A maioria das aves de rapina, como o grande bufo-real, já tem as crias com capacidade de voo e capazes de escapar às chamas. “As crias nascem muito cedo, a partir de Janeiro. Hoje, as crias já são quase idênticas aos pais”.
Ainda assim, a curto prazo, as aves de rapina poderão ter mais dificuldades em alimentar-se, com a possível redução das suas presas naturais, como o coelho-bravo. Mas, por outro lado, as perdizes poderão ficar com mais habitat. “Isto não é nada linear. Há muitas vertentes a analisar e a natureza é resiliente. O que é linear é a perda de vidas e de bens. Os maiores danos são sociais”.
Mas há outras espécies que poderão ser mais afectadas. Como os carvalhais e os insectos, como o gafanhoto da Fóia, que não têm grande capacidade de fuga.
Nelson Fonseca acredita que a maioria das espécies de Monchique vai beneficiar ou recuperar relativamente.
O grande problema é a falta de gestão desta área de importância natural. “O plano sectorial da Rede Natura 2000 pouco ou nada trouxe. Não é área protegida nem deixa de ser. Ninguém quer saber e faltam meios”, lamentou. “A gestão activa do património natural não existe.”

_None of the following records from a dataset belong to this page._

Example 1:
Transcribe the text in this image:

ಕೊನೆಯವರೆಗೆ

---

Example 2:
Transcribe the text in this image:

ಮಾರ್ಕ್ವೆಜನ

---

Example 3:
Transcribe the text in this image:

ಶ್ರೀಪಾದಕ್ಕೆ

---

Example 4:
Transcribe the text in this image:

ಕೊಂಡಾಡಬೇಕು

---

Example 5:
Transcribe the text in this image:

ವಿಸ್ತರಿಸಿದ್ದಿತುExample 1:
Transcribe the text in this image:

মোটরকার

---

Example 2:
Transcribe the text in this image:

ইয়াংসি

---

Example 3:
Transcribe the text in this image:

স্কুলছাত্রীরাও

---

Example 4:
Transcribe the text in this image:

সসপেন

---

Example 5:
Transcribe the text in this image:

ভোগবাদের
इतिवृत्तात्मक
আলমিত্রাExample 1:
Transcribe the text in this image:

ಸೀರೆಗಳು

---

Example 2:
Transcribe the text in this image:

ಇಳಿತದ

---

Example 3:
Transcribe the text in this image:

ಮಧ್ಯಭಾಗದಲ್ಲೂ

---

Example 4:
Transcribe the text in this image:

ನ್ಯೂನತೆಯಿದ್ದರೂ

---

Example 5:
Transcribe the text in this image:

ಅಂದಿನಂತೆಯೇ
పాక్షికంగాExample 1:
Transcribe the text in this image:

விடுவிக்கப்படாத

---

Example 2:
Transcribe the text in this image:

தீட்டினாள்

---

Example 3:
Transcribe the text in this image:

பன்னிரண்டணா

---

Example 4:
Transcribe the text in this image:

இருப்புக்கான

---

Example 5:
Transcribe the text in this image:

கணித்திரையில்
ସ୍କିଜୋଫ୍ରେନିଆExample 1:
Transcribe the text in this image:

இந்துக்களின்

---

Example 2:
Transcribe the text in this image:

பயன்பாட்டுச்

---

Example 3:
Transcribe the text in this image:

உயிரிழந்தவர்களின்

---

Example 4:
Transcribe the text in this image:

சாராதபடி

No dia-a-dia, o que conta é o “carinho que as pessoas que nasceram e vivem na serra sentem pelo lugar”. “Quando ando a fotografar aves ou à procura de insectos e flores, por vezes as pessoas páram e dão-me dicas dos melhores sítios onde procurar. Eles podem não saber os nomes científicos das espécies, mas sabem mais sobre as suas formas de vida do que muitos especialistas”.